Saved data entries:
:::

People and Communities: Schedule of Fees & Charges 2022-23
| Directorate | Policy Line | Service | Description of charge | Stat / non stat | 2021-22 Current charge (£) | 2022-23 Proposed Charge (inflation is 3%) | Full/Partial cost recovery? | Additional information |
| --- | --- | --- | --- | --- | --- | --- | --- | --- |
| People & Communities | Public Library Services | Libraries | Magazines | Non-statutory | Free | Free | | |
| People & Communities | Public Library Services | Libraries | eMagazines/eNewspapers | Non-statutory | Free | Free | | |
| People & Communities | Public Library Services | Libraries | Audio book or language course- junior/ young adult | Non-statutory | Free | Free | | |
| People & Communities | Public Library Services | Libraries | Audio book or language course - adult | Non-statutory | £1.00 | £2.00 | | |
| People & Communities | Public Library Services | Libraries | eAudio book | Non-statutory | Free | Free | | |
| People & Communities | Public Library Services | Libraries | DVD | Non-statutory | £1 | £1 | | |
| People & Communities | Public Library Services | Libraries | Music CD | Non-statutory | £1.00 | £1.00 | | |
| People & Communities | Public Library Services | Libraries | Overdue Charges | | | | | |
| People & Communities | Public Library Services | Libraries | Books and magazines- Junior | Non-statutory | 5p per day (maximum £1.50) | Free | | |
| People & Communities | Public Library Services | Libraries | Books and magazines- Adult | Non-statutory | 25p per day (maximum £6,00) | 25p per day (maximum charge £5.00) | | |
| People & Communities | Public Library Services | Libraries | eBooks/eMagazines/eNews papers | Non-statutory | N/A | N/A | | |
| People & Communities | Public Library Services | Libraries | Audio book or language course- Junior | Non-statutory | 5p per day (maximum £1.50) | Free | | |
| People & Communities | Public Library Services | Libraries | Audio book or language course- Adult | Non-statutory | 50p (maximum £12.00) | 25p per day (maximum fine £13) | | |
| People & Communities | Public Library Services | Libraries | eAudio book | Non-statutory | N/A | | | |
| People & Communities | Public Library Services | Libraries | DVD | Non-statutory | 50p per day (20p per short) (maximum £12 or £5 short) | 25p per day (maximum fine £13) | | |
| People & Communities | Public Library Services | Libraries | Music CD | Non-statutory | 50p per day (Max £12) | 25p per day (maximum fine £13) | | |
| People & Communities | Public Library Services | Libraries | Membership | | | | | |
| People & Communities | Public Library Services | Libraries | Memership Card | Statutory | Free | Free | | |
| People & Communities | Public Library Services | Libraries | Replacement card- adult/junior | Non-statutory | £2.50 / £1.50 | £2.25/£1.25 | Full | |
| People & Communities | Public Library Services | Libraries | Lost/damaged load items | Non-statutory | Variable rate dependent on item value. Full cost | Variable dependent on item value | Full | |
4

:::

▶ _Problem to work on_: Working through the records, find each line containing the word "eMagazines" and copy it.

▶ _Your solution_:
| People & Communities | Public Library Services | Libraries | eMagazines/eNewspapers | Non-statutory | Free | Free | | |
| People & Communities | Public Library Services | Libraries | eBooks/eMagazines/eNews papers | Non-statutory | N/A | N/A | | |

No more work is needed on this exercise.